**About this task**
Could you write out the listing below exactly as it stands, leaving out the pictures?

========================================================================

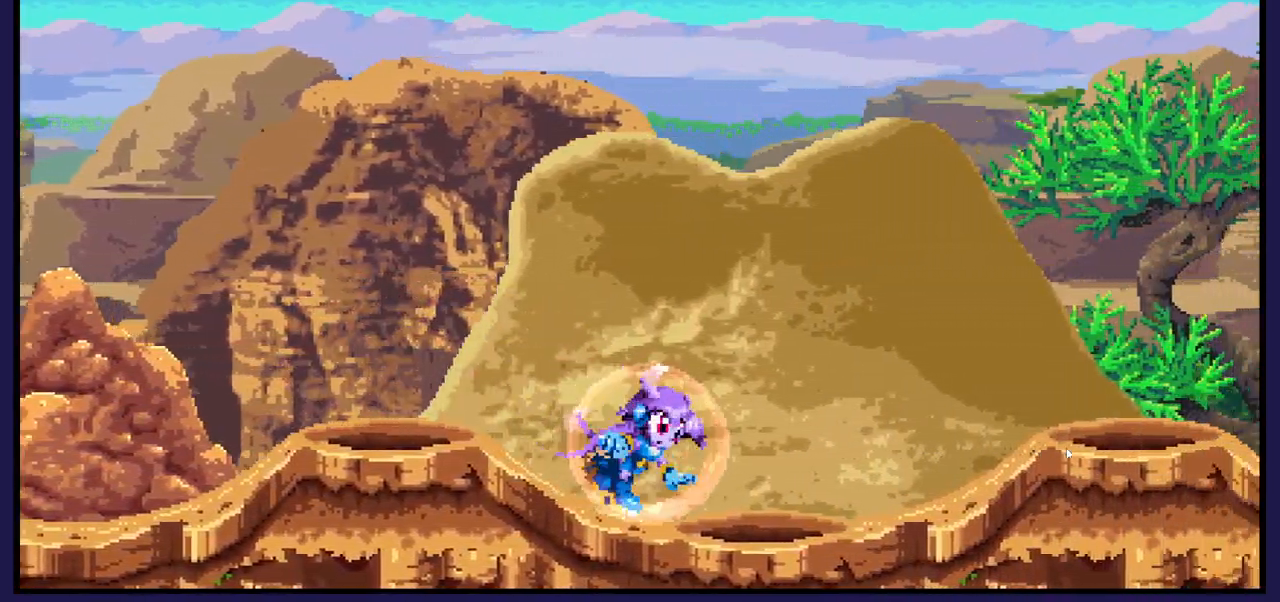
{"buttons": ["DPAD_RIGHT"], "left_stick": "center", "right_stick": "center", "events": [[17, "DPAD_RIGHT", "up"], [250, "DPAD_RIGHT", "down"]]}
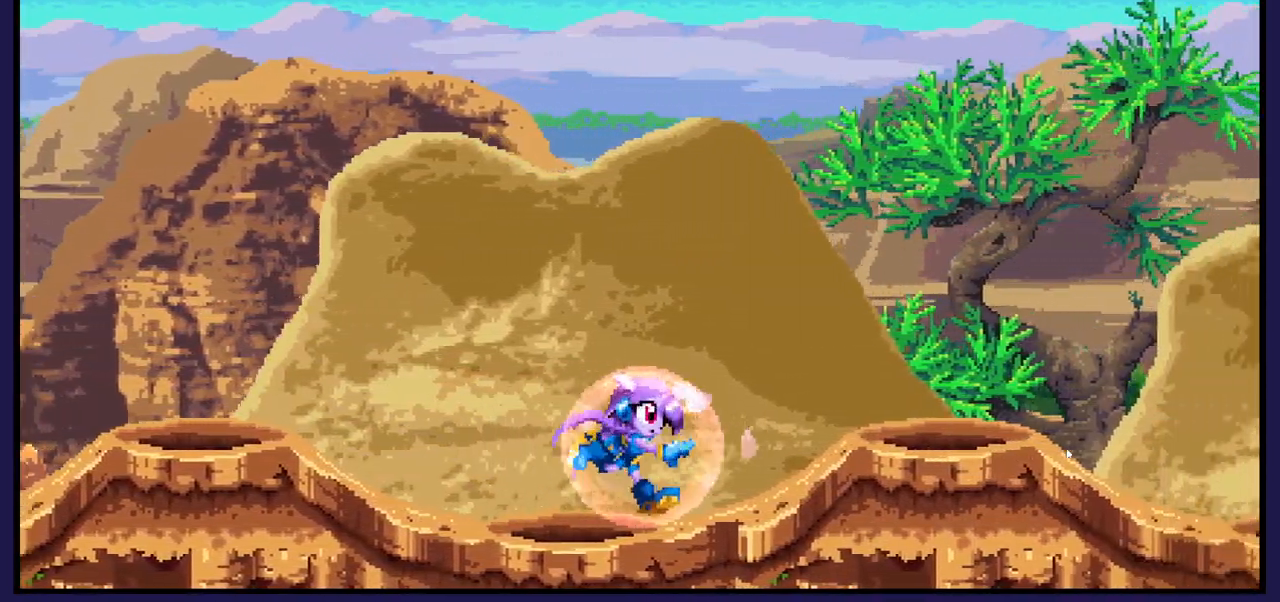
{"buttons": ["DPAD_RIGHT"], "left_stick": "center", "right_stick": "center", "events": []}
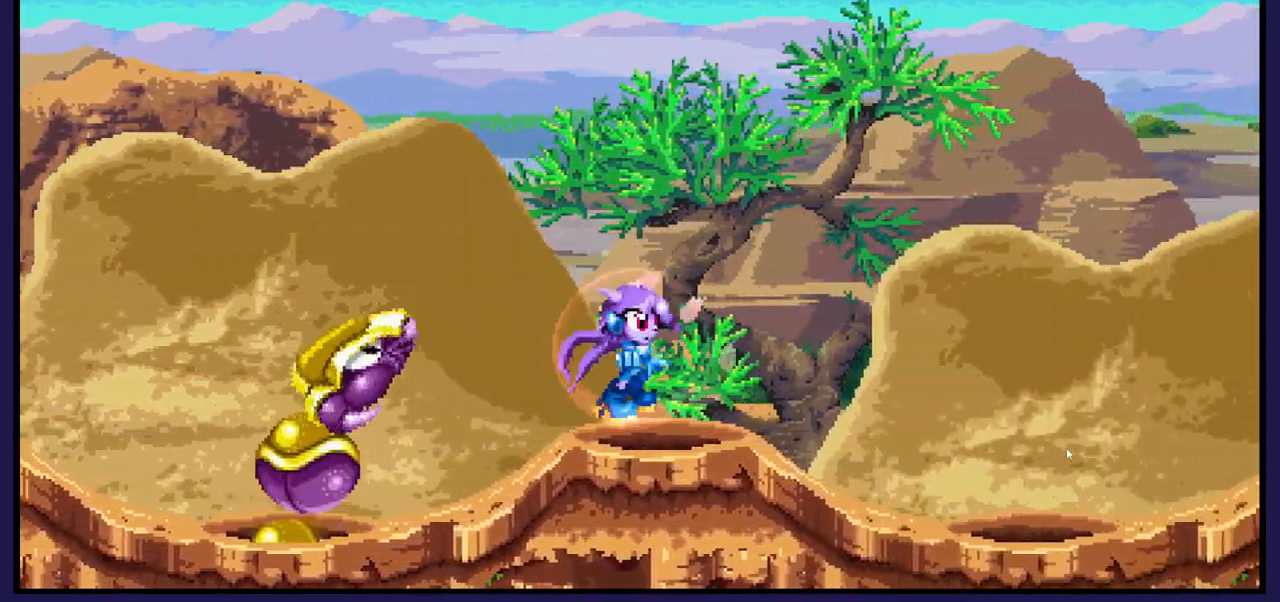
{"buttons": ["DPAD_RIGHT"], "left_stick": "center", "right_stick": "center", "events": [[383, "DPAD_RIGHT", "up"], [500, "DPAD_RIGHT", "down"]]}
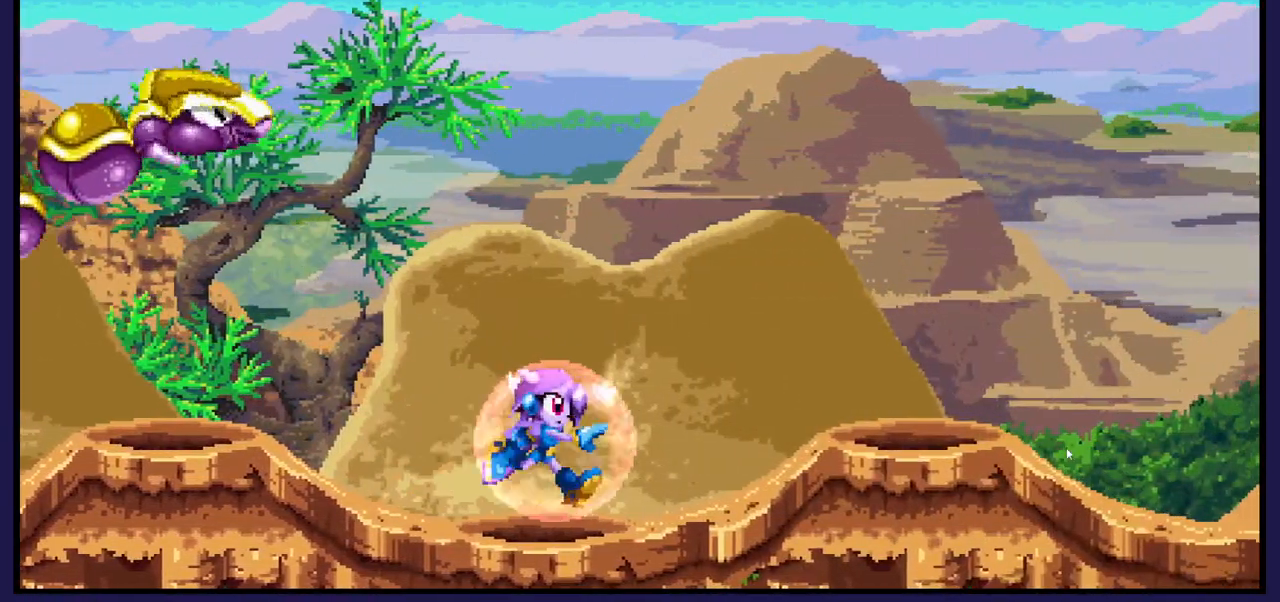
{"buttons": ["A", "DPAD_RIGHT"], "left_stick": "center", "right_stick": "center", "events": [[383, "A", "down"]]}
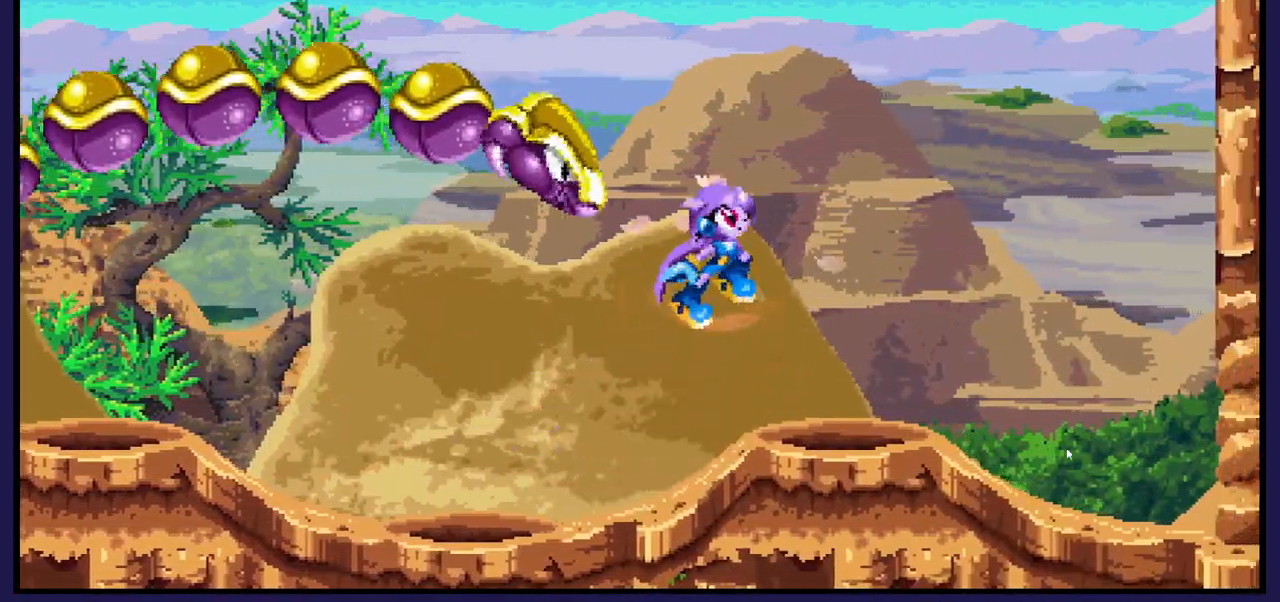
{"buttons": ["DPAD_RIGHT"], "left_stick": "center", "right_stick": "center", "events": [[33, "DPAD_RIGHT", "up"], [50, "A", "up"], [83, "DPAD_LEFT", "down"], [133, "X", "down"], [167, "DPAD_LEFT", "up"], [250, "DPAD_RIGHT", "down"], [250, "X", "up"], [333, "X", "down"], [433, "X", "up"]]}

========================================================================

**Problem solution**
{"buttons": ["DPAD_RIGHT"], "left_stick": "center", "right_stick": "center", "events": [[17, "DPAD_RIGHT", "up"], [250, "DPAD_RIGHT", "down"]]}
{"buttons": ["DPAD_RIGHT"], "left_stick": "center", "right_stick": "center", "events": []}
{"buttons": ["DPAD_RIGHT"], "left_stick": "center", "right_stick": "center", "events": [[383, "DPAD_RIGHT", "up"], [500, "DPAD_RIGHT", "down"]]}
{"buttons": ["A", "DPAD_RIGHT"], "left_stick": "center", "right_stick": "center", "events": [[383, "A", "down"]]}
{"buttons": ["DPAD_RIGHT"], "left_stick": "center", "right_stick": "center", "events": [[33, "DPAD_RIGHT", "up"], [50, "A", "up"], [83, "DPAD_LEFT", "down"], [133, "X", "down"], [167, "DPAD_LEFT", "up"], [250, "DPAD_RIGHT", "down"], [250, "X", "up"], [333, "X", "down"], [433, "X", "up"]]}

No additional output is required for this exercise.